_Material provided_
☆ ☆ ☆ ☆ ☆ ☆ ☆
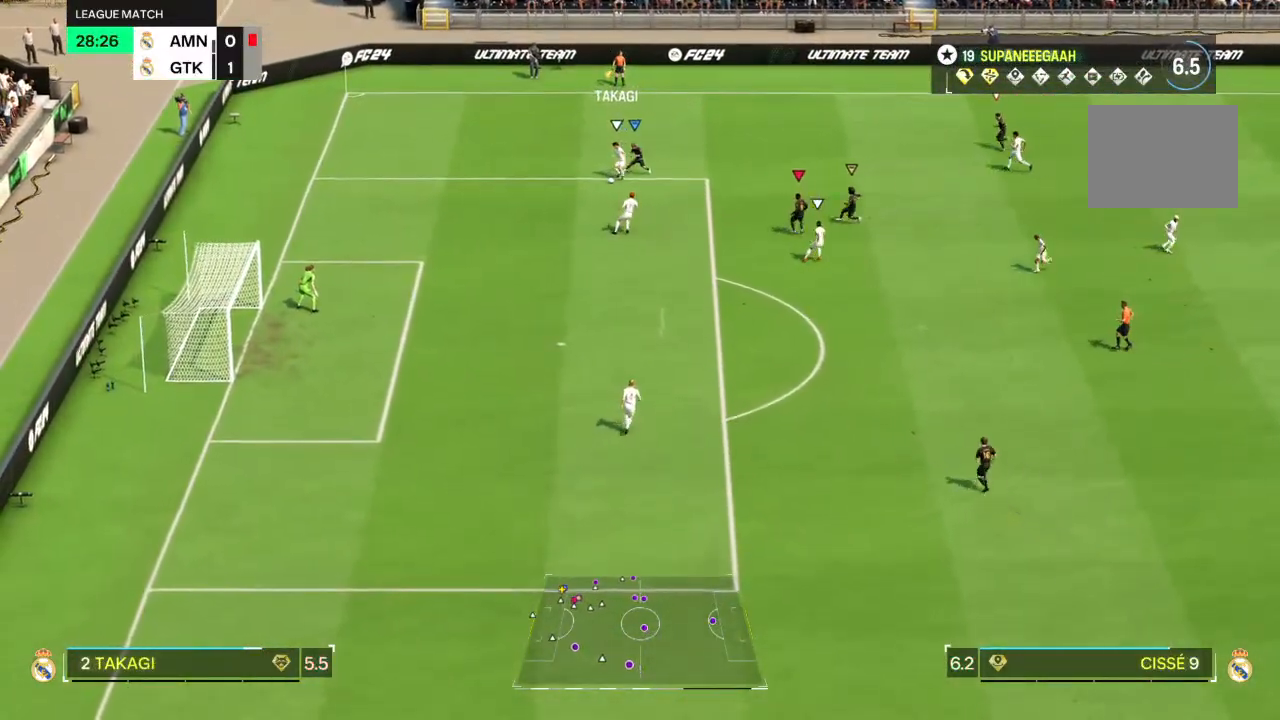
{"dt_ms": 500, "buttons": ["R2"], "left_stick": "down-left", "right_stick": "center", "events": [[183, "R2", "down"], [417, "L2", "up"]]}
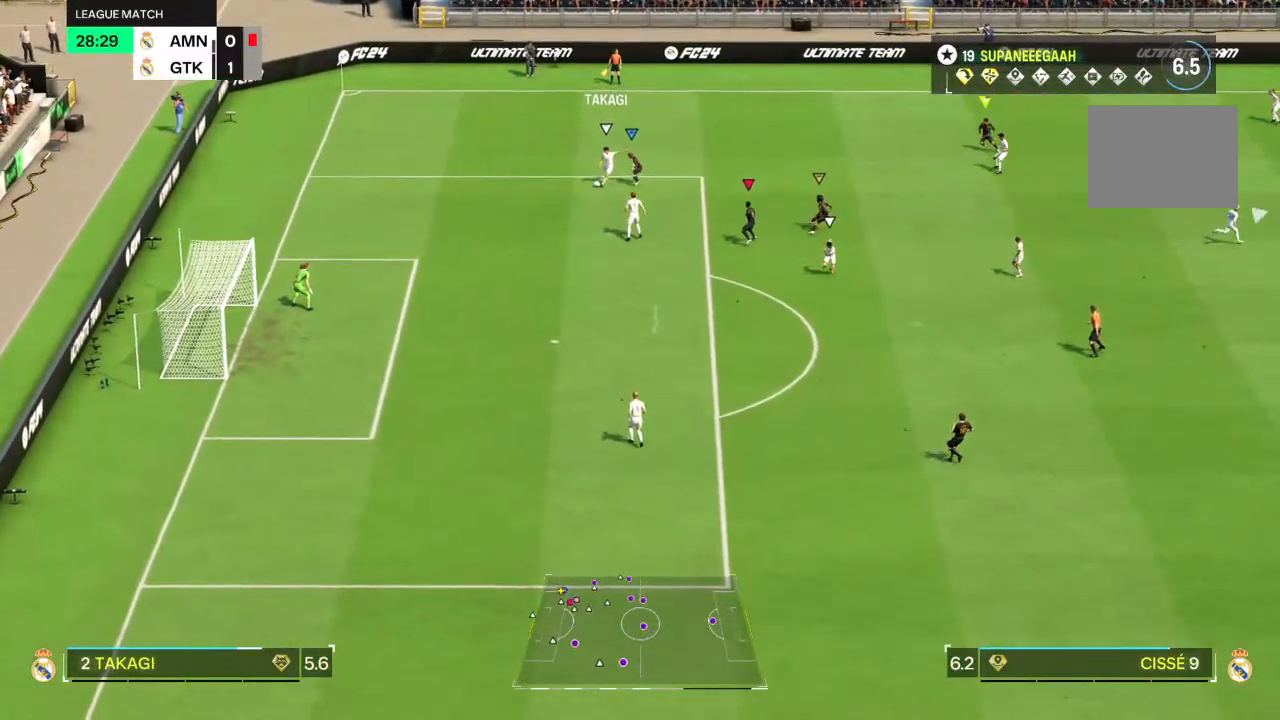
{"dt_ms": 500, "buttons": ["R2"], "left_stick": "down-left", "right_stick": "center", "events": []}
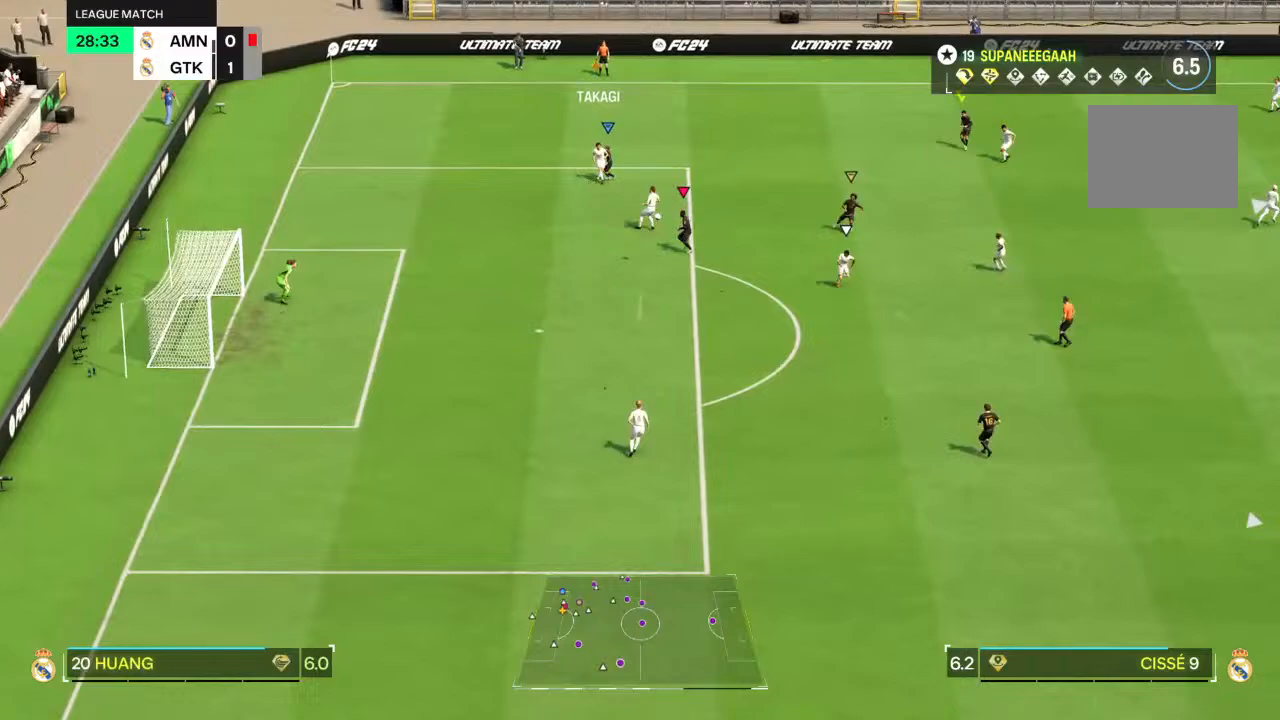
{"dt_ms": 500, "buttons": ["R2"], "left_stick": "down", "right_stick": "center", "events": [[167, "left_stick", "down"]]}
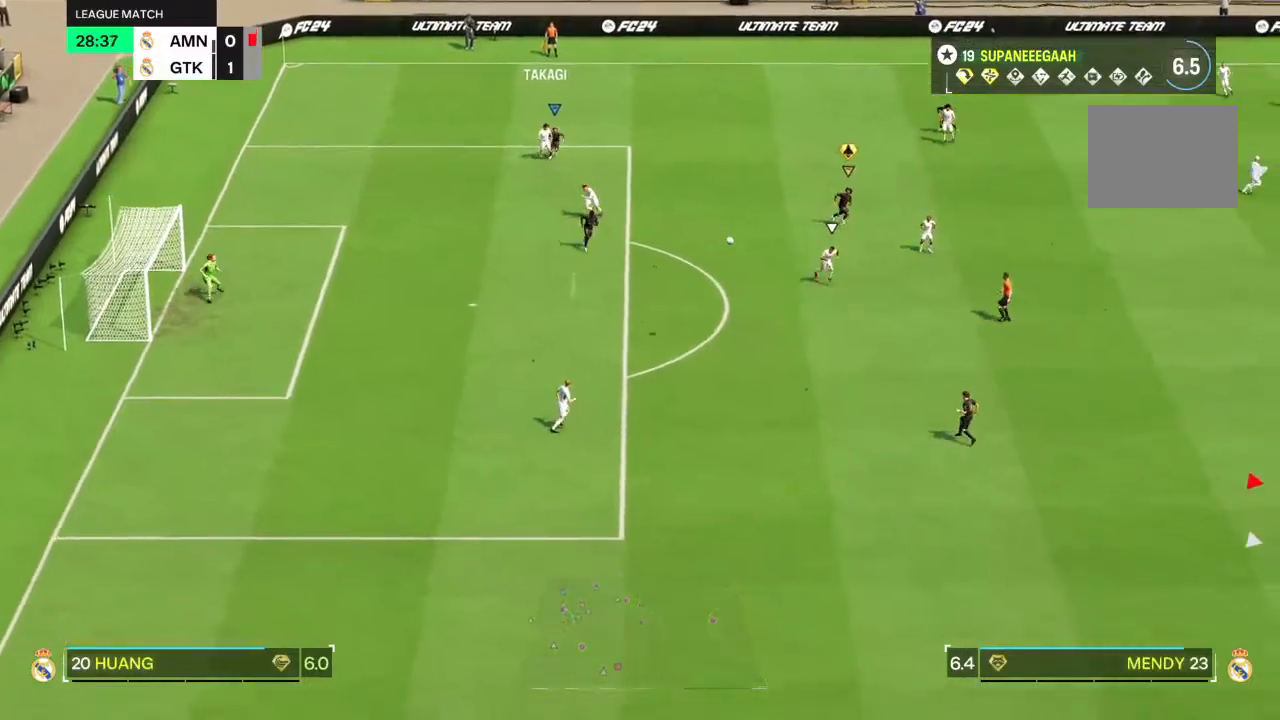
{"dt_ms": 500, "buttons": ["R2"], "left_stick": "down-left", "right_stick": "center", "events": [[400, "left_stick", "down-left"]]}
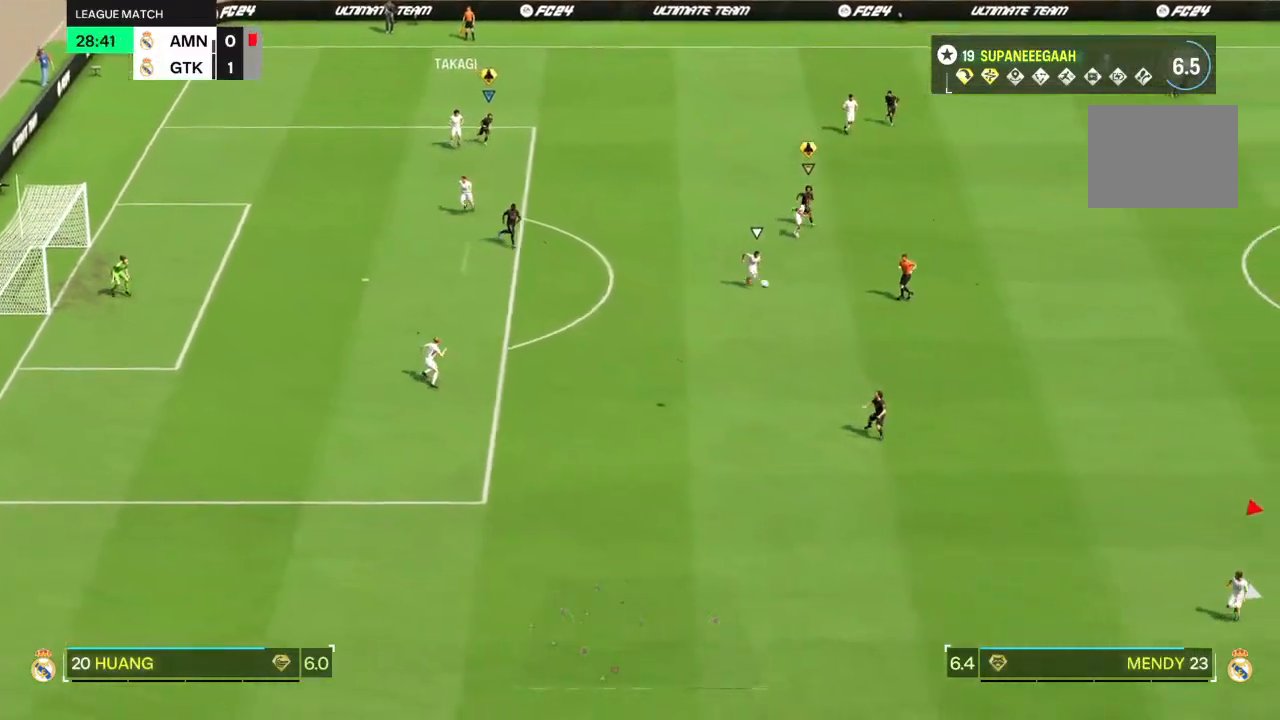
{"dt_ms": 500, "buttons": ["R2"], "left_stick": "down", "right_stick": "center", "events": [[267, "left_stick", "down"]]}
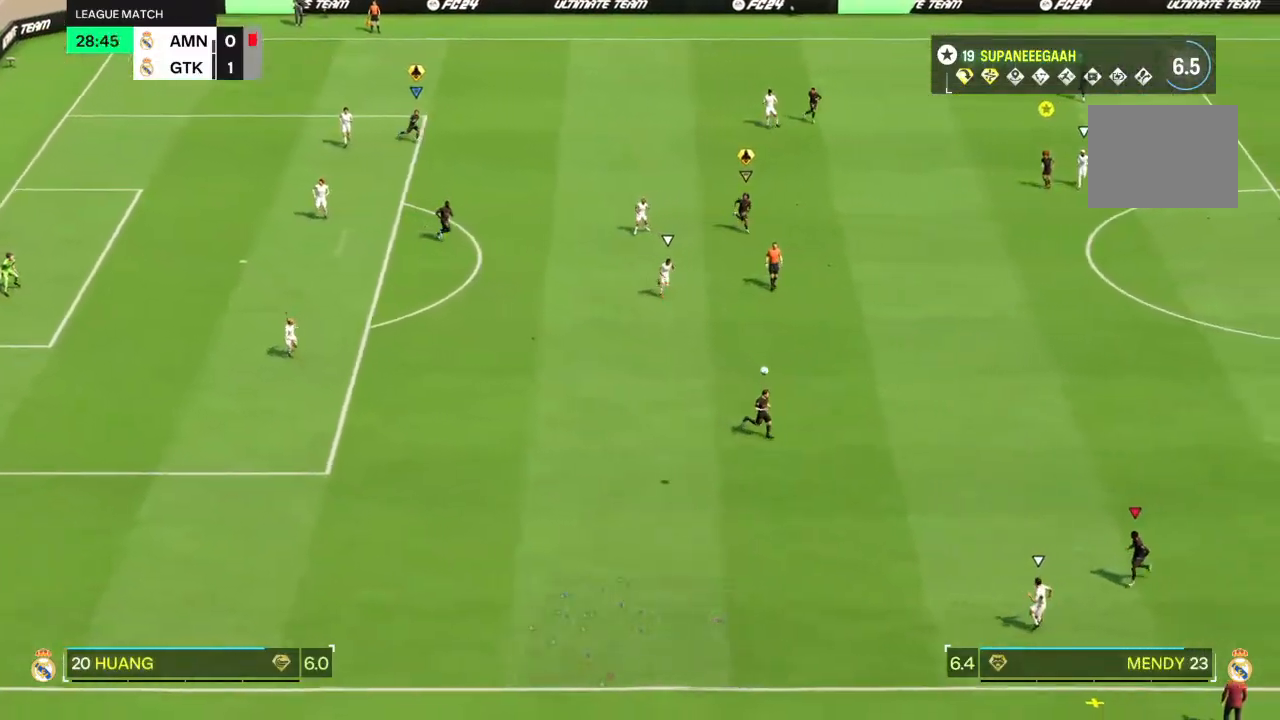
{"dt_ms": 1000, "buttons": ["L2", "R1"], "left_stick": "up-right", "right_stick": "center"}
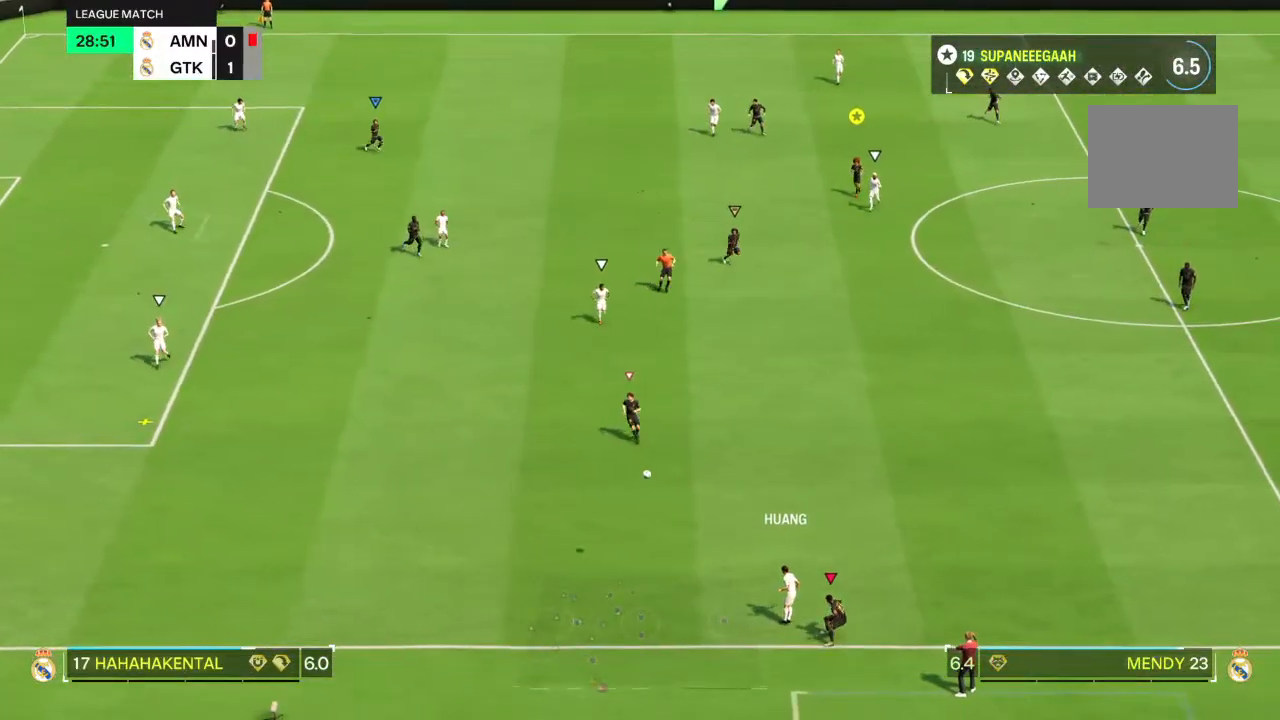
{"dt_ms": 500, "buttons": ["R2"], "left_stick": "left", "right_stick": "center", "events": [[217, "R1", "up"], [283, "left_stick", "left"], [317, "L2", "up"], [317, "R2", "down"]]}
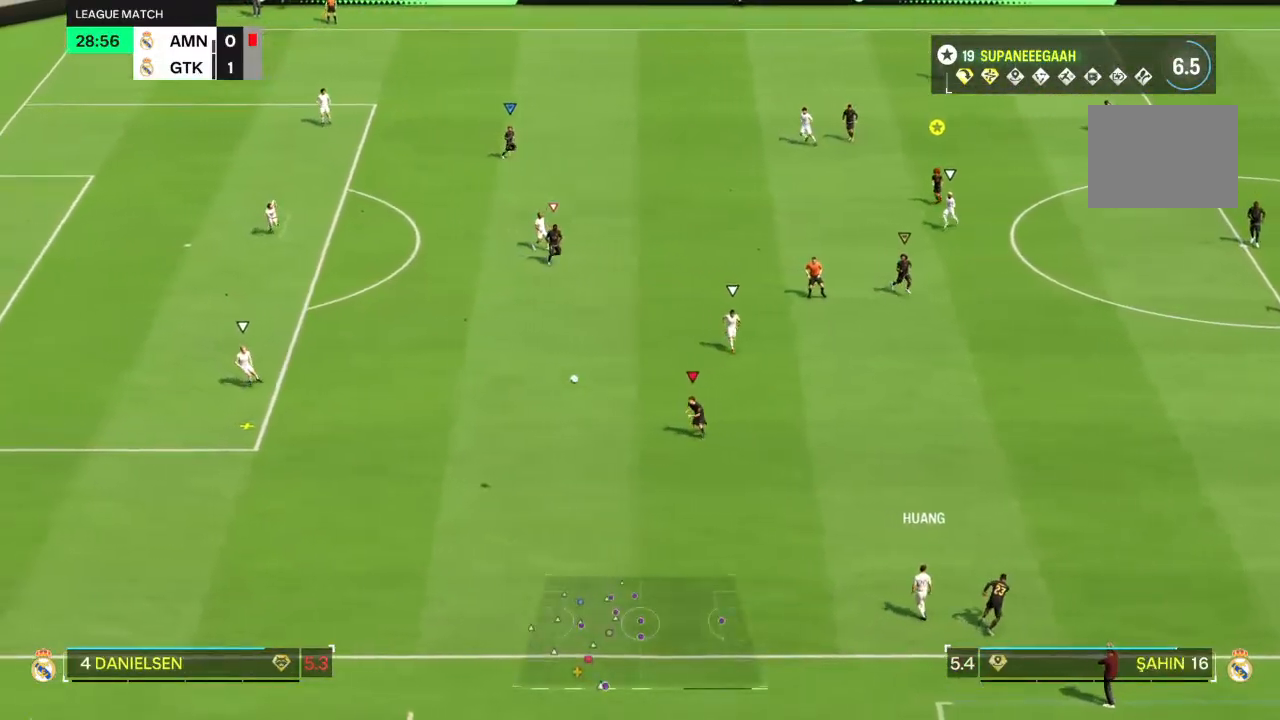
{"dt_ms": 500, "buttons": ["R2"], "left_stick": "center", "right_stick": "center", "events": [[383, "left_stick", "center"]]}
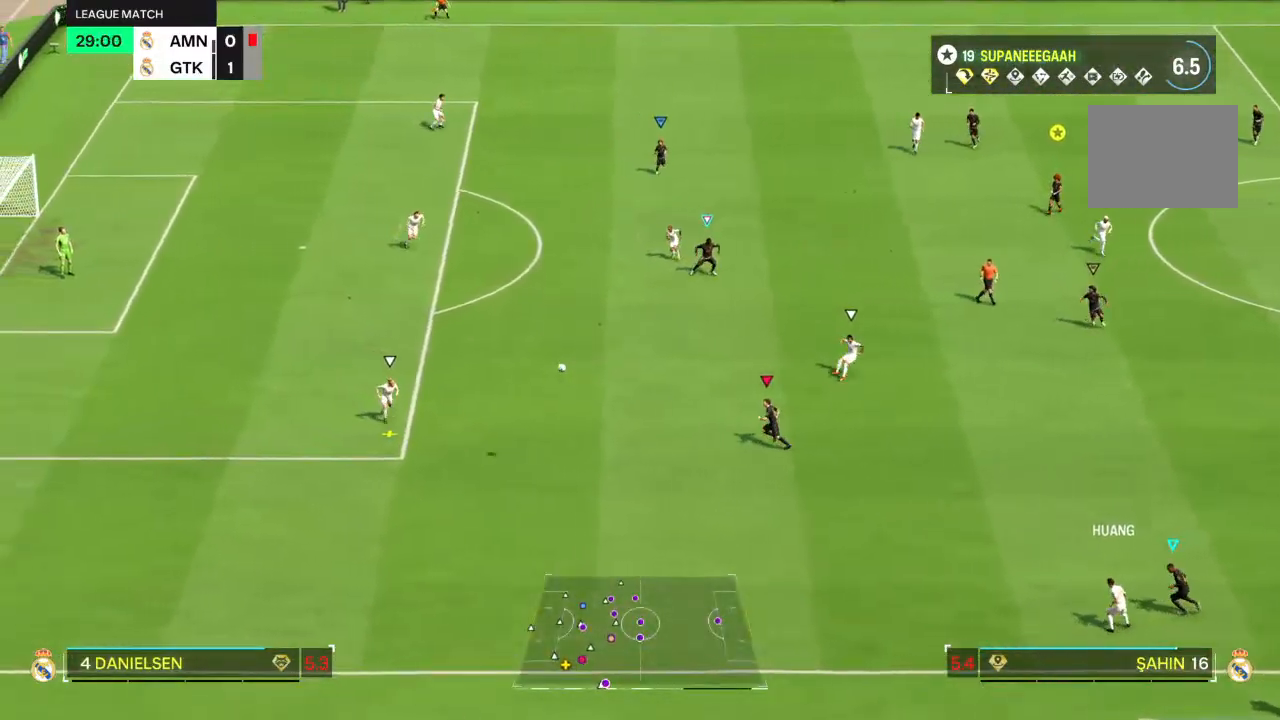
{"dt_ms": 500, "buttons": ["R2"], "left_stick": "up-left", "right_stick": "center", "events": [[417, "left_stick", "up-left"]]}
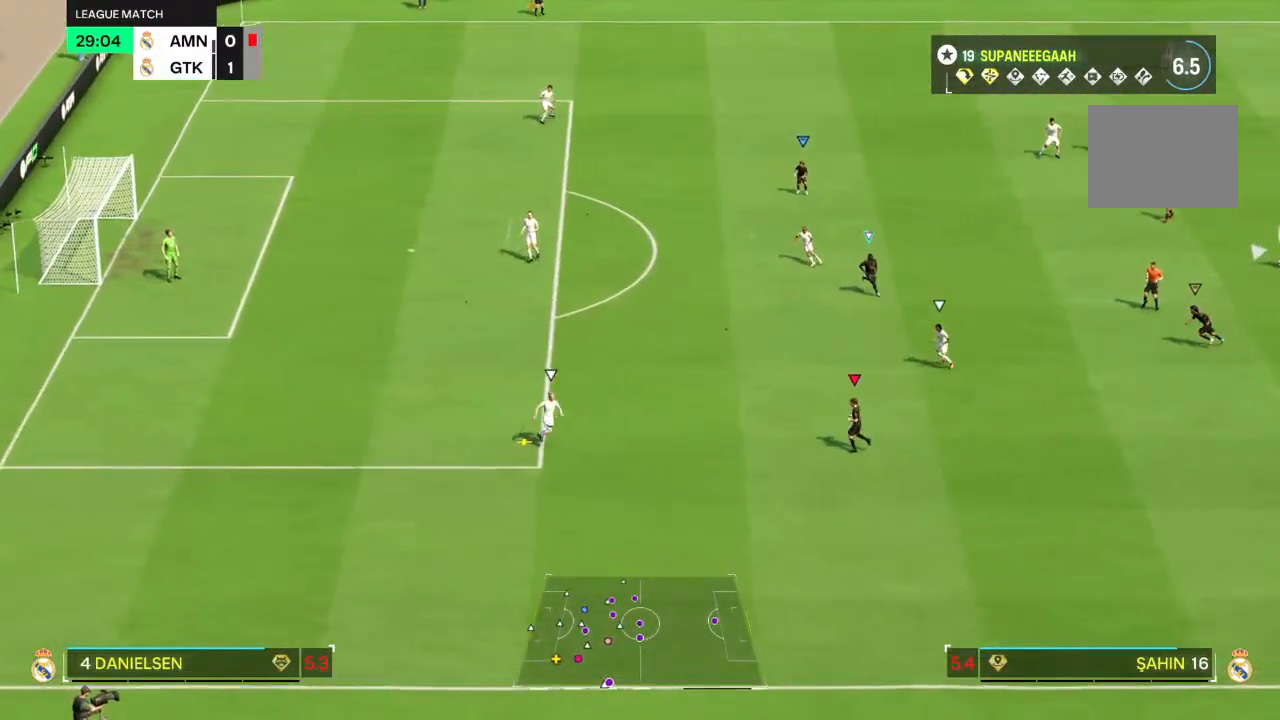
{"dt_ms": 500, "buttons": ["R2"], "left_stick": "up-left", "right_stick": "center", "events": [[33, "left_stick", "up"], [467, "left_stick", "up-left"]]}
☆ ☆ ☆ ☆ ☆ ☆ ☆
_Problem statement_
Wherever the string "down" appears in the entries above, list that line.

_Answer space_
{"dt_ms": 500, "buttons": ["R2"], "left_stick": "down-left", "right_stick": "center", "events": [[183, "R2", "down"], [417, "L2", "up"]]}
{"dt_ms": 500, "buttons": ["R2"], "left_stick": "down-left", "right_stick": "center", "events": []}
{"dt_ms": 500, "buttons": ["R2"], "left_stick": "down", "right_stick": "center", "events": [[167, "left_stick", "down"]]}
{"dt_ms": 500, "buttons": ["R2"], "left_stick": "down-left", "right_stick": "center", "events": [[400, "left_stick", "down-left"]]}
{"dt_ms": 500, "buttons": ["R2"], "left_stick": "down", "right_stick": "center", "events": [[267, "left_stick", "down"]]}
{"dt_ms": 500, "buttons": ["R2"], "left_stick": "left", "right_stick": "center", "events": [[217, "R1", "up"], [283, "left_stick", "left"], [317, "L2", "up"], [317, "R2", "down"]]}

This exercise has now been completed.